M54 was thought to belong to our Milky Way galaxy, but in 1994 it was discovered that M54 belongs to the Sagittarius dwarf elliptical galaxy ('Sag DEG'),[1]

M54 is some 87,000 light-years from us, and has a radius of 150 light-years across. It is one of the most dense globulars. It shines with the luminosity of roughly 850,000 times that of the Sun and has an absolute magnitude of −10.0.

M54 is easily found in the sky, being close to the star ζ Sagittarii. Individual stars cannot be seen with amateur telescopes.

It is on or near SagDEG's center. Some authors think it actually may be its core;[2] but others do not.[3]

In July 2009, a team of astronomers found evidence of a medium-sized black hole in the core of M54.[4]

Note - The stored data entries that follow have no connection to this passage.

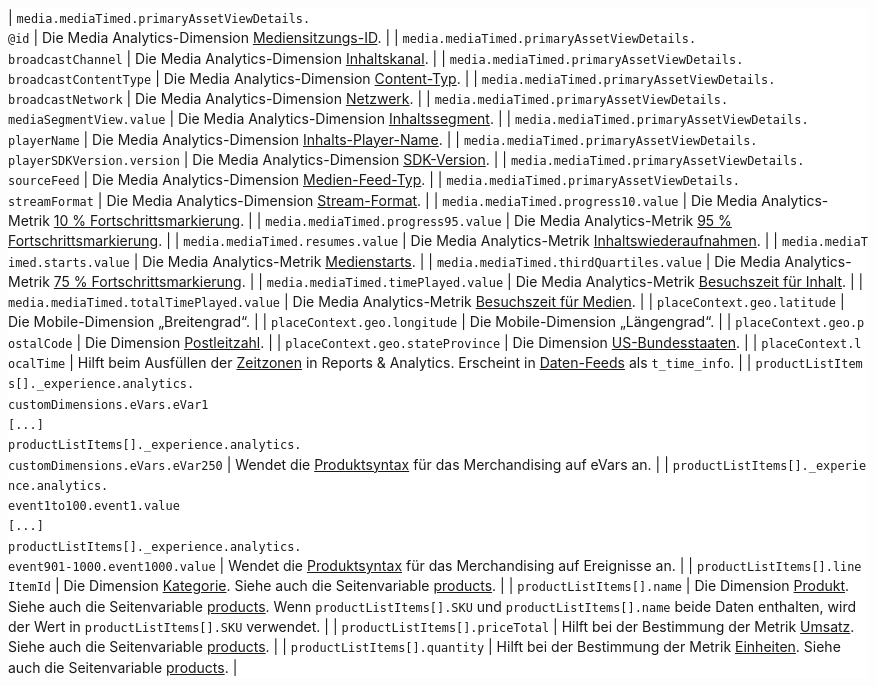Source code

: | `media.mediaTimed.primaryAssetViewDetails.`<br/>`@id` | Die Media Analytics-Dimension [Mediensitzungs-ID](https://experienceleague.adobe.com/docs/media-analytics/using/metrics-and-metadata/audio-video-parameters.html?lang=de#media-session-id). |
| `media.mediaTimed.primaryAssetViewDetails.`<br/>`broadcastChannel` | Die Media Analytics-Dimension [Inhaltskanal](https://experienceleague.adobe.com/docs/media-analytics/using/metrics-and-metadata/audio-video-parameters.html?lang=de#content-channel). |
| `media.mediaTimed.primaryAssetViewDetails.`<br/>`broadcastContentType` | Die Media Analytics-Dimension [Content-Typ](https://experienceleague.adobe.com/docs/media-analytics/using/metrics-and-metadata/audio-video-parameters.html?lang=de#content-type). |
| `media.mediaTimed.primaryAssetViewDetails.`<br/>`broadcastNetwork` | Die Media Analytics-Dimension [Netzwerk](https://experienceleague.adobe.com/docs/media-analytics/using/metrics-and-metadata/audio-video-parameters.html?lang=de#network). |
| `media.mediaTimed.primaryAssetViewDetails.`<br/>`mediaSegmentView.value` | Die Media Analytics-Dimension [Inhaltssegment](https://experienceleague.adobe.com/docs/media-analytics/using/metrics-and-metadata/audio-video-parameters.html?lang=de#content-segment). |
| `media.mediaTimed.primaryAssetViewDetails.`<br/>`playerName` | Die Media Analytics-Dimension [Inhalts-Player-Name](https://experienceleague.adobe.com/docs/media-analytics/using/metrics-and-metadata/audio-video-parameters.html?lang=de#content-player-name). |
| `media.mediaTimed.primaryAssetViewDetails.`<br/>`playerSDKVersion.version` | Die Media Analytics-Dimension [SDK-Version](https://experienceleague.adobe.com/docs/media-analytics/using/metrics-and-metadata/audio-video-parameters.html?lang=de#sdk-version). |
| `media.mediaTimed.primaryAssetViewDetails.`<br/>`sourceFeed` | Die Media Analytics-Dimension [Medien-Feed-Typ](https://experienceleague.adobe.com/docs/media-analytics/using/metrics-and-metadata/audio-video-parameters.html?lang=de#media-feed-type). |
| `media.mediaTimed.primaryAssetViewDetails.`<br/>`streamFormat` | Die Media Analytics-Dimension [Stream-Format](https://experienceleague.adobe.com/docs/media-analytics/using/metrics-and-metadata/audio-video-parameters.html?lang=de#stream-format). |
| `media.mediaTimed.progress10.value` | Die Media Analytics-Metrik [10 % Fortschrittsmarkierung](https://experienceleague.adobe.com/docs/media-analytics/using/metrics-and-metadata/audio-video-parameters.html?lang=de#ten-progress-marker). |
| `media.mediaTimed.progress95.value` | Die Media Analytics-Metrik [95 % Fortschrittsmarkierung](https://experienceleague.adobe.com/docs/media-analytics/using/metrics-and-metadata/audio-video-parameters.html?lang=de#ninety-five-progress-marker). |
| `media.mediaTimed.resumes.value` | Die Media Analytics-Metrik [Inhaltswiederaufnahmen](https://experienceleague.adobe.com/docs/media-analytics/using/metrics-and-metadata/audio-video-parameters.html?lang=de#content-resumes). |
| `media.mediaTimed.starts.value` | Die Media Analytics-Metrik [Medienstarts](https://experienceleague.adobe.com/docs/media-analytics/using/metrics-and-metadata/audio-video-parameters.html?lang=de#media-starts). |
| `media.mediaTimed.thirdQuartiles.value` | Die Media Analytics-Metrik [75 % Fortschrittsmarkierung](https://experienceleague.adobe.com/docs/media-analytics/using/metrics-and-metadata/audio-video-parameters.html?lang=de#seventy-five-progress-marker). |
| `media.mediaTimed.timePlayed.value` | Die Media Analytics-Metrik [Besuchszeit für Inhalt](https://experienceleague.adobe.com/docs/media-analytics/using/metrics-and-metadata/audio-video-parameters.html?lang=de#content-time-spent). |
| `media.mediaTimed.totalTimePlayed.value` | Die Media Analytics-Metrik [Besuchszeit für Medien](https://experienceleague.adobe.com/docs/media-analytics/using/metrics-and-metadata/audio-video-parameters.html?lang=de#media-time-spent). |
| `placeContext.geo.latitude` | Die Mobile-Dimension „Breitengrad“. |
| `placeContext.geo.longitude` | Die Mobile-Dimension „Längengrad“. |
| `placeContext.geo.postalCode` | Die Dimension [Postleitzahl](../../components/dimensions/zip-code.md). |
| `placeContext.geo.stateProvince` | Die Dimension [US-Bundesstaaten](../../components/dimensions/us-states.md). |
| `placeContext.localTime` | Hilft beim Ausfüllen der [Zeitzonen](/help/analyze/reports-analytics/reports.md) in Reports &amp; Analytics. Erscheint in [Daten-Feeds](/help/export/analytics-data-feed/c-df-contents/datafeeds-reference.md) als `t_time_info`. |
| `productListItems[]._experience.analytics.`<br/>`customDimensions.eVars.eVar1`<br/>`[...]`<br/>`productListItems[]._experience.analytics.`<br/>`customDimensions.eVars.eVar250` | Wendet die [Produktsyntax](../vars/page-vars/products.md) für das Merchandising auf eVars an. |
| `productListItems[]._experience.analytics.`<br/>`event1to100.event1.value`<br/>`[...]`<br/>`productListItems[]._experience.analytics.`<br/>`event901-1000.event1000.value` | Wendet die [Produktsyntax](../vars/page-vars/products.md) für das Merchandising auf Ereignisse an. |
| `productListItems[].lineItemId` | Die Dimension [Kategorie](../../components/dimensions/category.md). Siehe auch die Seitenvariable [products](../vars/page-vars/products.md). |
| `productListItems[].name` | Die Dimension [Produkt](../../components/dimensions/product.md). Siehe auch die Seitenvariable [products](../vars/page-vars/products.md). Wenn `productListItems[].SKU` und `productListItems[].name` beide Daten enthalten, wird der Wert in `productListItems[].SKU` verwendet. |
| `productListItems[].priceTotal` | Hilft bei der Bestimmung der Metrik [Umsatz](../../components/metrics/revenue.md). Siehe auch die Seitenvariable [products](../vars/page-vars/products.md). |
| `productListItems[].quantity` | Hilft bei der Bestimmung der Metrik [Einheiten](../../components/metrics/units.md). Siehe auch die Seitenvariable [products](../vars/page-vars/products.md). |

References[change | change source]

  1. Siegel, Michael H. et al (2007). "The ACS Survey of Galactic Globular Clusters: M54 and young populations in the Sagittarius Dwarf Spheroidal Galaxy". Astrophysical Journal Letters 667 (1): L57–L60. doi:10.1086/522003. 
  2. Carretta E. et al (2010). "M54 + Sagittarius = ω Centauri". The Astrophysical Journal Letters 714 (1): L7–L11. doi:10.1088/2041-8205/714/1/L7. 
  3. Bellazzini M. et al (2008). "The Nucleus of the Sagittarius Dsph Galaxy and M54: a Window on the Process of Galaxy Nucleation". The Astronomical Journal 136 (3): 1147–1170. doi:10.1088/0004-6256/136/3/1147. 
  4. Ibata, R. et al (2009). "Density and kinematic cusps in M54 at the heart of the Sagittarius Dwarf Galaxy: evidence for a mass 104 (x Sun's mass) black hole?". Astrophysical Journal Letters 699 (2): L169–L173. doi:10.1088/0004-637X/699/2/L169.